Some time has passed since then, but recent events have proved that the old ways die hardest. Last term, an innocuous film series run by Lancaster University Against Cuts (LUAC) was deliberately disrupted by management, who repeatedly refused three different people bookings. When the screening went ahead anyway security was sent down. Soon after this another student had a room booking cancelled after the event was advertised on Lancaster University Against the Arms Trade’s Facebook wall. The reason given for this was that students are ‘not allowed to book rooms for political groups’. If this open policing of student politics is not concerning enough, another worrying aspect of this incident was that it revealed that Facebook pages were being monitored by security. A further incident occurred in Week 12 when a room booked for a talk called ‘Exploring the Arms Trade’, organised by Lancaster University Against the Arms Trade and the Richardson Institute for Peace Studies, had its booking cancelled. On this occasion the explanation given was that ‘the arms trade is a controversial topic and the usual protocol is to inform the security office’.

Put together, these incidents demonstrate an open attempt by managers and security to monitor University space and block leftist groups from organising events on campus; explicit statements to the effect that LU security has the ultimate power to decide what is and is not appropriate subject matter for lectures on campus; and an extension of this discipline on to the internet, where someone is watching ‘subversive’ Facebook groups, making notes, filing reports.

To describe this situation as ‘concerning’ is an understatement – particularly for those students who are involved.
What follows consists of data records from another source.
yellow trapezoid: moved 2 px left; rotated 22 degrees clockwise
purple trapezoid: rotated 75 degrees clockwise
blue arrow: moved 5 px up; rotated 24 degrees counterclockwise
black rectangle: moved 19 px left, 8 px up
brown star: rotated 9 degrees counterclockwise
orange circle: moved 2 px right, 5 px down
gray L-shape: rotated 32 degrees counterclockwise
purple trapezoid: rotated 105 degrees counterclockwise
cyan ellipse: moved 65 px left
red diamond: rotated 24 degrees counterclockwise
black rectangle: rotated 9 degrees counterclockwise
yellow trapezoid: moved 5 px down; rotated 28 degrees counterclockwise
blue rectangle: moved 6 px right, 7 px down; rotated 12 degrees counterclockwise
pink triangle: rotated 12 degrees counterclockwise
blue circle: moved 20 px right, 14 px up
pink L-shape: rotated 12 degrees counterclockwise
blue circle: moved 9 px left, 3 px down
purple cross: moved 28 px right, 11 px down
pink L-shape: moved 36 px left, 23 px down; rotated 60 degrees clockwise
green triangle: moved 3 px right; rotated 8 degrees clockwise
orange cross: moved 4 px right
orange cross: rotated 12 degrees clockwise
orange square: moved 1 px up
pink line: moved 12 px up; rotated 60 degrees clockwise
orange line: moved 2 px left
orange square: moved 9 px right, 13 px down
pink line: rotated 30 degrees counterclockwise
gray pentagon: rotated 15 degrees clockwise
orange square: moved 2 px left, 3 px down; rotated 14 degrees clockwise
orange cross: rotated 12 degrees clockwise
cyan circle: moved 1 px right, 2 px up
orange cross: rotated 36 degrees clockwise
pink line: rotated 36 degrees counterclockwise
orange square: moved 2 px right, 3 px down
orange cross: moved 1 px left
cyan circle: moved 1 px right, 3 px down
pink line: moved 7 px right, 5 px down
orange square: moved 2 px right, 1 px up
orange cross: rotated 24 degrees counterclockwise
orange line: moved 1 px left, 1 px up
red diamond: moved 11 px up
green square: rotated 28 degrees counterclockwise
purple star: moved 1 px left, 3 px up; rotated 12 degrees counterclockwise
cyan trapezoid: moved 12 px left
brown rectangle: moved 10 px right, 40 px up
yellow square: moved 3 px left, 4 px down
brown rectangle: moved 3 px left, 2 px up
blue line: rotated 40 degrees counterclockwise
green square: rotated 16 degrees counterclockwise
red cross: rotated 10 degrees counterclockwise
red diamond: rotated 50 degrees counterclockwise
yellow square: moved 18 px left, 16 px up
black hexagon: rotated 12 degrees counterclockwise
Leftists on campus are not only being excluded from campus space, but actively criminalised by a management and security force that have transposed hostility towards progressive political activity into official policy.

In the face of this attack, progressive students and lecturers on campus need to come together to support each other against this – as we are beginning to. We’re not going to simply take this on the chin. A warning to the managers: step carefully. In deliberately setting out to antagonise us, you are producing your own enemies.